Over the top

This is awful. Where’s the incentive to do well in your exams when dismemberment is the only reward?

It’s no wonder that this female student looks so despondent: she has studied hard and knows the answers to all the questions in front of her. She is also now aware that her inevitable bifurcation lies ahead.

Look, I fully recognise that the number of students achieving the top grades is getting disproportionately high, potentially devaluing the qualification, but to lower those numbers through traumatic and/or surgical hemisection seems at best, a little harsh, and at worst, wholly barbaric.

Either way, these reforms are completely over the top and need revisiting.
Why not just make the exam papers more difficult or something?

The Lemon Meringue Pie Dispute

As many of you may already know, ek is ‘n Engelsman.
The long-suffering Mrs 6000 is fully Suth Iffrikan.

From time to time, we come across little nuances and colloquialisms which set our home nations apart from one another:

England are great at cricket and have never lost a series to Bangladesh.
South Africans can cook things over coals.
England are world champions at Health and Safety.
South Africa are top 10 worldwide for traffic-related deaths per 100,000 people.
The English call them traffic lights, South Africans call them robots.
When the English say “now”, they mean immediately. That only happens in SA if you repeat it.

Stuff that every SA blogger has written a hilarious blog post about. Stuff like that. And vive la différence!
Well, vive it until yesterday, when Mrs 6000’s Mum turned up to our Transition Day braai with a lemon meringue pie. Yeah – I went there – a lemon meringue pie.

See, I was told by all the senior South Africans present yesterday that the official South African name for this delicious* dessert is simply “Lemon Meringue”; that there’s no “Pie” involved in the nomenclature at all. And a quick look at the label and the shop receipt seemed to back them up, being, as they were, wholly pie-free.

What balderdash.

How can this be? How can one simply choose to overlook one third of the tri-partite alliance that makes up this dish?
No. And it’s the all important bottom bit too, without which any attempt at serving would surely end up in a trendy “deconstruction” of the original recipe. Structural integrity is as important in desserts as in any other course and in the case of the Lemon Meringue Pie, that strength comes down solely to the pastry bit. The bit that makes it a pie and not a sloppy mess all over the bottom of an ovenproof dish.

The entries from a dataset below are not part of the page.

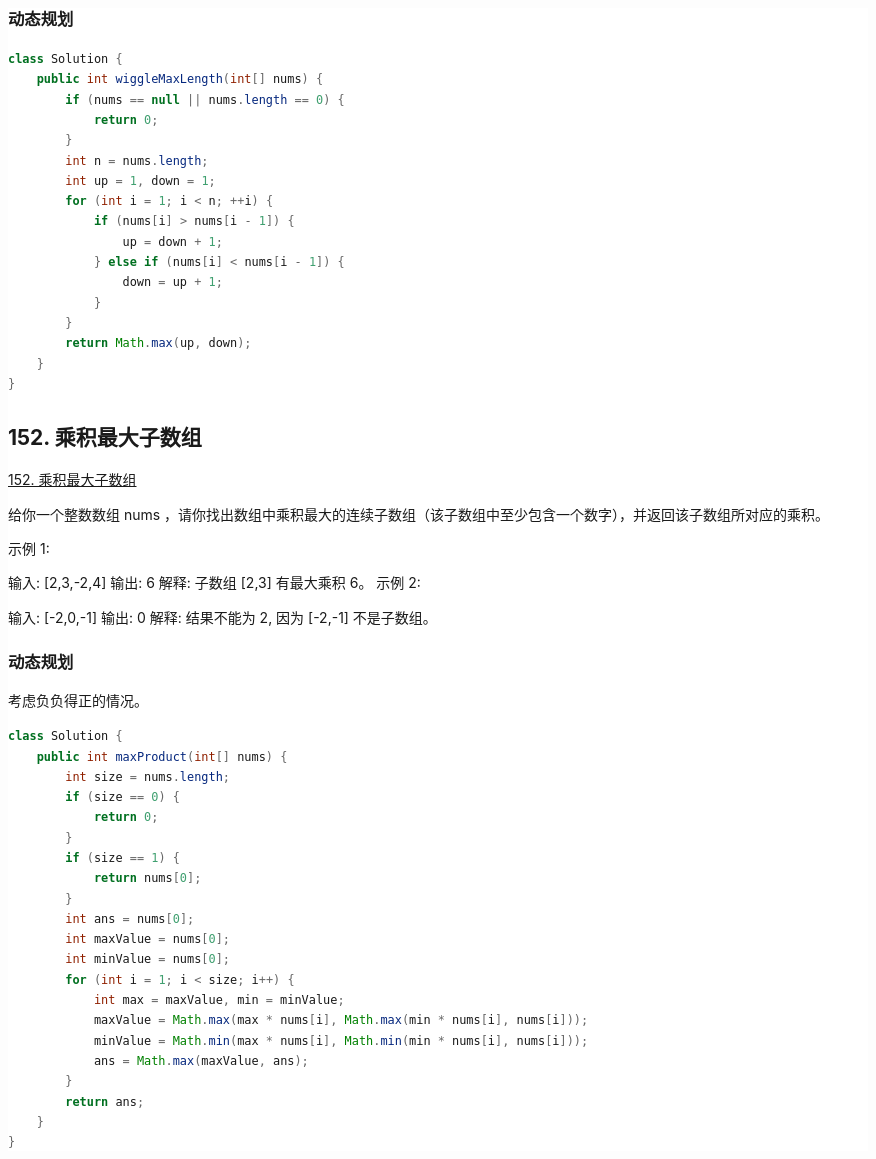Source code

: ### 动态规划
```java
class Solution {
    public int wiggleMaxLength(int[] nums) {
        if (nums == null || nums.length == 0) {
            return 0;
        }
        int n = nums.length;
        int up = 1, down = 1;
        for (int i = 1; i < n; ++i) {
            if (nums[i] > nums[i - 1]) {
                up = down + 1;
            } else if (nums[i] < nums[i - 1]) {
                down = up + 1;
            }
        }
        return Math.max(up, down);
    }
}
```
## 152. 乘积最大子数组

[152. 乘积最大子数组](https://leetcode-cn.com/problems/maximum-product-subarray/)

给你一个整数数组 nums ，请你找出数组中乘积最大的连续子数组（该子数组中至少包含一个数字），并返回该子数组所对应的乘积。

 

示例 1:

输入: [2,3,-2,4]
输出: 6
解释: 子数组 [2,3] 有最大乘积 6。
示例 2:

输入: [-2,0,-1]
输出: 0
解释: 结果不能为 2, 因为 [-2,-1] 不是子数组。

### 动态规划

考虑负负得正的情况。

```java
class Solution {
    public int maxProduct(int[] nums) {
        int size = nums.length;
        if (size == 0) {
            return 0;
        }
        if (size == 1) {
            return nums[0];
        }
        int ans = nums[0];
        int maxValue = nums[0];
        int minValue = nums[0];
        for (int i = 1; i < size; i++) {
            int max = maxValue, min = minValue;
            maxValue = Math.max(max * nums[i], Math.max(min * nums[i], nums[i]));
            minValue = Math.min(max * nums[i], Math.min(min * nums[i], nums[i]));
            ans = Math.max(maxValue, ans);
        }
        return ans;
    }
}
```
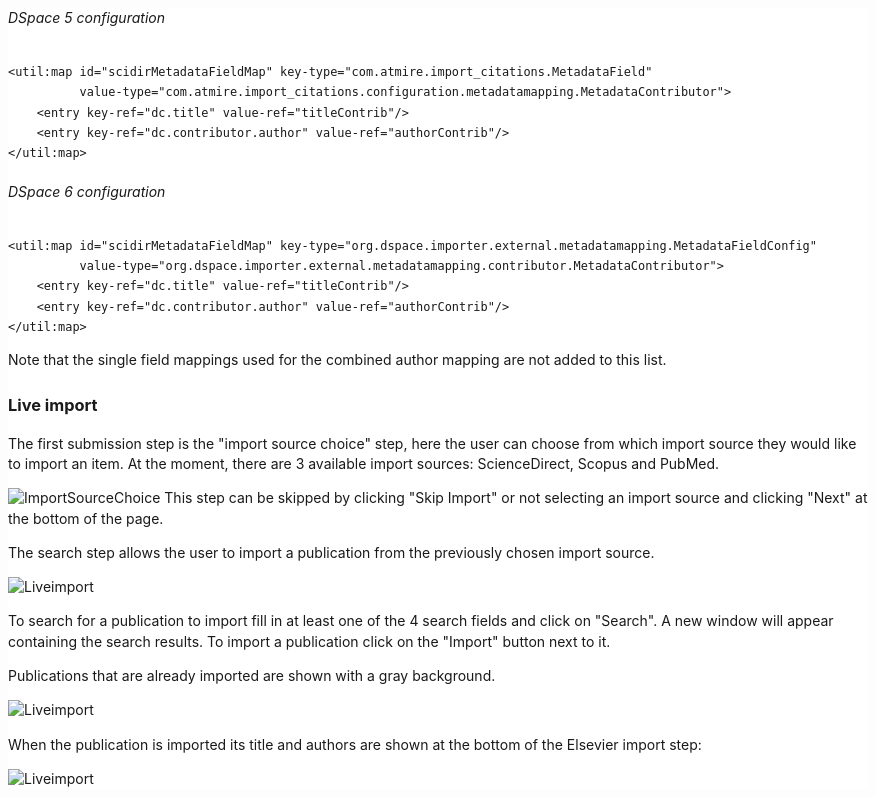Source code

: ###### DSpace 5 configuration ######

```
<util:map id="scidirMetadataFieldMap" key-type="com.atmire.import_citations.MetadataField"
          value-type="com.atmire.import_citations.configuration.metadatamapping.MetadataContributor">
    <entry key-ref="dc.title" value-ref="titleContrib"/>
    <entry key-ref="dc.contributor.author" value-ref="authorContrib"/>
</util:map>

```

###### DSpace 6 configuration ######

```
<util:map id="scidirMetadataFieldMap" key-type="org.dspace.importer.external.metadatamapping.MetadataFieldConfig"
          value-type="org.dspace.importer.external.metadatamapping.contributor.MetadataContributor">
    <entry key-ref="dc.title" value-ref="titleContrib"/>
    <entry key-ref="dc.contributor.author" value-ref="authorContrib"/>
</util:map>

```

Note that the single field mappings used for the combined author mapping are not added to this list. 

### Live import <a name="Live-import-detail"></a> ###

The first submission step is the "import source choice" step, here the user can choose from which import source they would like to import an item. At the moment, there are 3 available import sources: ScienceDirect, Scopus and PubMed.

![ImportSourceChoice](../../raw/master/images/elsevier-import-choice-step.png "ImportSourceChoice")
This step can be skipped by clicking "Skip Import" or not selecting an import source and clicking "Next" at the bottom of the page. 

The search step allows the user to import a publication from the previously chosen import source. 

![Liveimport](../../raw/master/images/elsevier-import-step.png "Liveimport")

To search for a publication to import fill in at least one of the 4 search fields and click on "Search". A new window will appear containing the search results. To import a publication click on the "Import" button next to it.

Publications that are already imported are shown with a gray background. 

![Liveimport](../../raw/master/images/elsevier-liveimport-2.png "Liveimport")

When the publication is imported its title and authors are shown at the bottom of the Elsevier import step:

![Liveimport](../../raw/master/images/elsevier-liveimport-3.png "Liveimport")
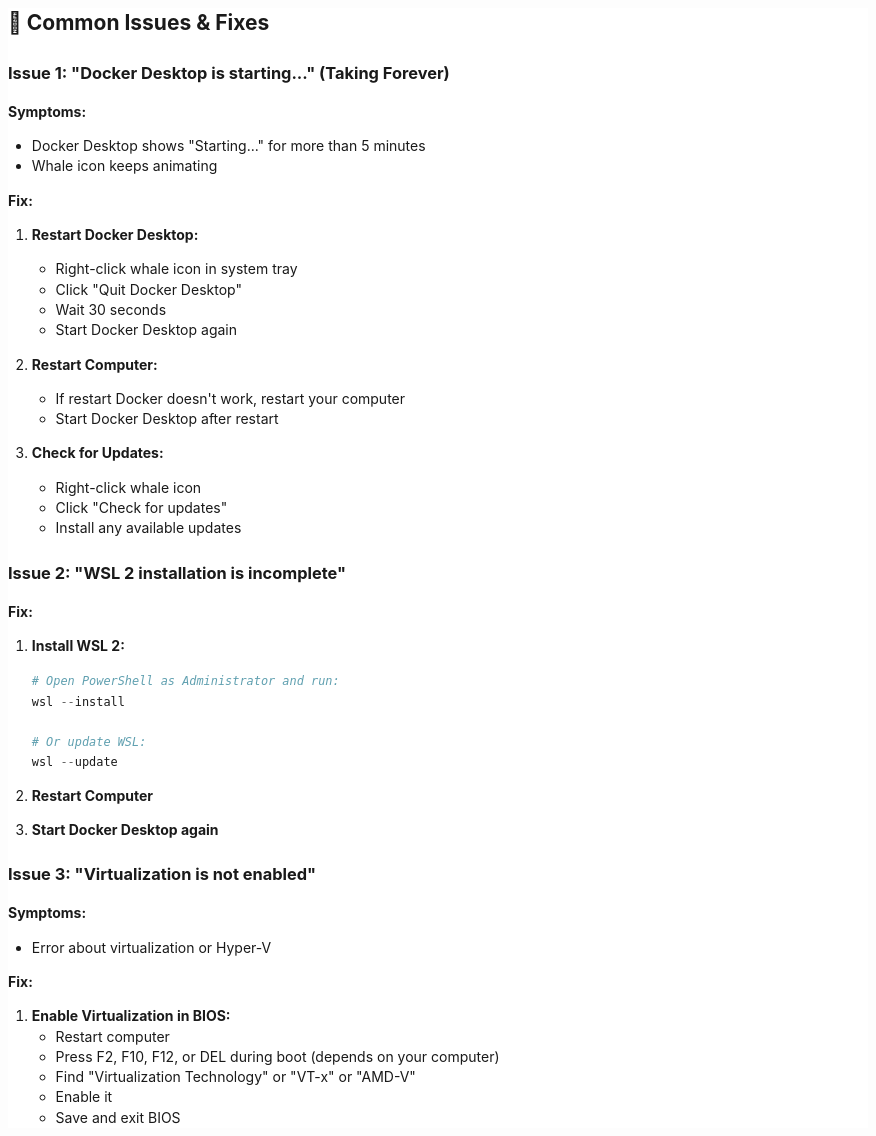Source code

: 
## 🔧 Common Issues & Fixes

### Issue 1: "Docker Desktop is starting..." (Taking Forever)

**Symptoms:**
- Docker Desktop shows "Starting..." for more than 5 minutes
- Whale icon keeps animating

**Fix:**
1. **Restart Docker Desktop:**
   - Right-click whale icon in system tray
   - Click "Quit Docker Desktop"
   - Wait 30 seconds
   - Start Docker Desktop again

2. **Restart Computer:**
   - If restart Docker doesn't work, restart your computer
   - Start Docker Desktop after restart

3. **Check for Updates:**
   - Right-click whale icon
   - Click "Check for updates"
   - Install any available updates

### Issue 2: "WSL 2 installation is incomplete"

**Fix:**
1. **Install WSL 2:**
   ```powershell
   # Open PowerShell as Administrator and run:
   wsl --install
   
   # Or update WSL:
   wsl --update
   ```

2. **Restart Computer**

3. **Start Docker Desktop again**

### Issue 3: "Virtualization is not enabled"

**Symptoms:**
- Error about virtualization or Hyper-V

**Fix:**
1. **Enable Virtualization in BIOS:**
   - Restart computer
   - Press F2, F10, F12, or DEL during boot (depends on your computer)
   - Find "Virtualization Technology" or "VT-x" or "AMD-V"
   - Enable it
   - Save and exit BIOS
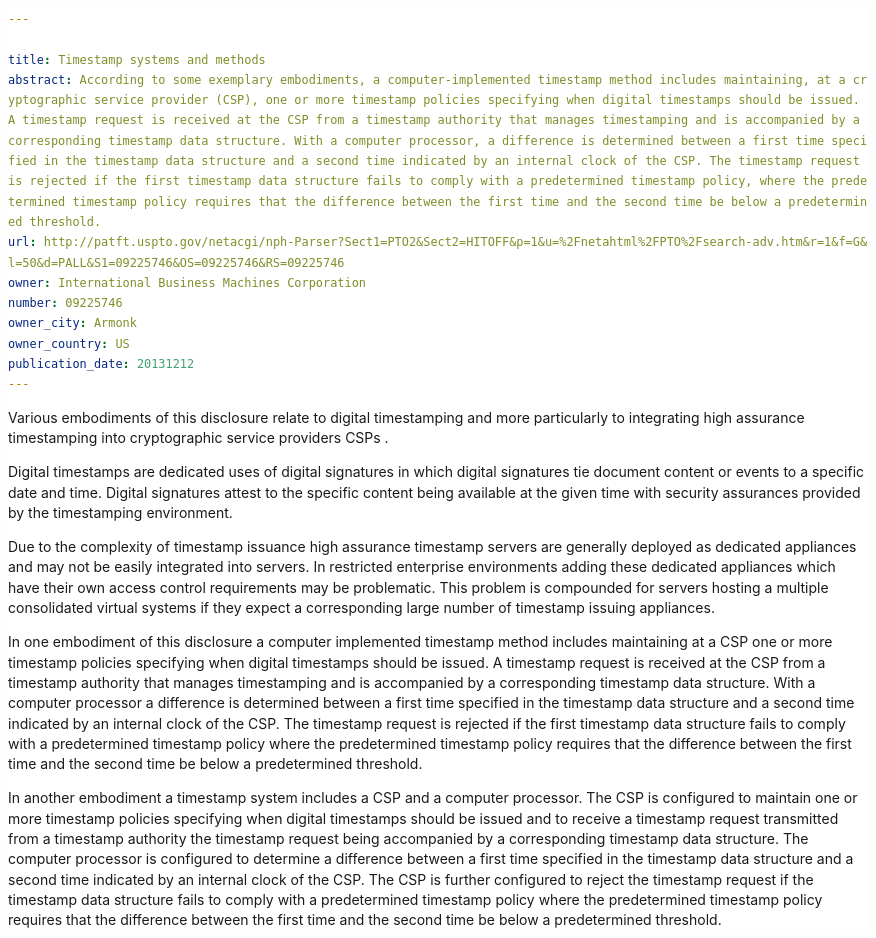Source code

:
 ```yaml
---

title: Timestamp systems and methods
abstract: According to some exemplary embodiments, a computer-implemented timestamp method includes maintaining, at a cryptographic service provider (CSP), one or more timestamp policies specifying when digital timestamps should be issued. A timestamp request is received at the CSP from a timestamp authority that manages timestamping and is accompanied by a corresponding timestamp data structure. With a computer processor, a difference is determined between a first time specified in the timestamp data structure and a second time indicated by an internal clock of the CSP. The timestamp request is rejected if the first timestamp data structure fails to comply with a predetermined timestamp policy, where the predetermined timestamp policy requires that the difference between the first time and the second time be below a predetermined threshold.
url: http://patft.uspto.gov/netacgi/nph-Parser?Sect1=PTO2&Sect2=HITOFF&p=1&u=%2Fnetahtml%2FPTO%2Fsearch-adv.htm&r=1&f=G&l=50&d=PALL&S1=09225746&OS=09225746&RS=09225746
owner: International Business Machines Corporation
number: 09225746
owner_city: Armonk
owner_country: US
publication_date: 20131212
---
```

Various embodiments of this disclosure relate to digital timestamping and more particularly to integrating high assurance timestamping into cryptographic service providers CSPs .

Digital timestamps are dedicated uses of digital signatures in which digital signatures tie document content or events to a specific date and time. Digital signatures attest to the specific content being available at the given time with security assurances provided by the timestamping environment.

Due to the complexity of timestamp issuance high assurance timestamp servers are generally deployed as dedicated appliances and may not be easily integrated into servers. In restricted enterprise environments adding these dedicated appliances which have their own access control requirements may be problematic. This problem is compounded for servers hosting a multiple consolidated virtual systems if they expect a corresponding large number of timestamp issuing appliances.

In one embodiment of this disclosure a computer implemented timestamp method includes maintaining at a CSP one or more timestamp policies specifying when digital timestamps should be issued. A timestamp request is received at the CSP from a timestamp authority that manages timestamping and is accompanied by a corresponding timestamp data structure. With a computer processor a difference is determined between a first time specified in the timestamp data structure and a second time indicated by an internal clock of the CSP. The timestamp request is rejected if the first timestamp data structure fails to comply with a predetermined timestamp policy where the predetermined timestamp policy requires that the difference between the first time and the second time be below a predetermined threshold.

In another embodiment a timestamp system includes a CSP and a computer processor. The CSP is configured to maintain one or more timestamp policies specifying when digital timestamps should be issued and to receive a timestamp request transmitted from a timestamp authority the timestamp request being accompanied by a corresponding timestamp data structure. The computer processor is configured to determine a difference between a first time specified in the timestamp data structure and a second time indicated by an internal clock of the CSP. The CSP is further configured to reject the timestamp request if the timestamp data structure fails to comply with a predetermined timestamp policy where the predetermined timestamp policy requires that the difference between the first time and the second time be below a predetermined threshold.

Even putting that aside though, you can’t just drop a bit of something’s name just because it suits you. We’re always encouraged to eat more fruit and be more healthy, told that “An apple a day keeps the doctor away”. But what if whoever came up with that little ditty had decided to arbitrarily leave out a bit of the name of the foodstuff involved? What if it was meant to be  “An apple crumble a day keeps the doctor away” or “An apple schnapps a day keeps the doctor away” and all this time, we’ve been missing out on a tastier or more fun way to avoid medical intervention simply because someone chose to drop a word?

I did a quick straw poll around my SA collegaues in the lab and there was incredulity that I was asking such stupid questions even suggesting that name should include the word “Pie”.

But then I googled lemon meringue (on the .CO.ZA version of that site, and without the all important P-word) and it seems that not all Saffas think the same way (who knew?), because look what I found:


Yeah! Look at what the big names in SA food like Ian Paarman, Woolies and PicknPie are calling it!
Look what Google.co.za is calling it! THEY SAY PIE!

Long live Lemon Meringue PIE! Amandla!


* for the record, the Checkers version isn't actually that nice.

Sky News is killing English

Well, the snot has caught up with me and brought with it a stinking headache and an unpleasant fever. Days like this mean staying in bed so as not to infect colleagues and staying in bed means daytime tv. And analysing it.

Sky News. What are they trying to do to the English language?
It was a while back that they began americanising the date. Suddenly “the seventeenth of March” became “seventeenth March”. Annoying.

Next was the singularisation of sports teams: “Sheffield United have won the FA Cup” is English (and a little unlikely). “Sheffield United has won the FA Cup” is not (English – it’s still unlikely).

And today, in their report on University fee changes, £3,145, which I and every other Engelsman would pronounce as “three thousand, one hundred and forty-five” has apparently suddenly become “three thousand, A hundred forty-five”.

Look, I’m not feeling well and I’m mildly more grumpy than usual. But why must they bastardise the language in these ways? Was there – is there – really anything so bad about the way we say things now?
And even if there was/is, who appointed Sky News as the ones to put things “right”?

I’m unimpressed and I’m switching over to Mythbusters where they speak funny, but there’s Kary Byron as compensation.

Written on my Sony Ericsson Xperia X1. In bed.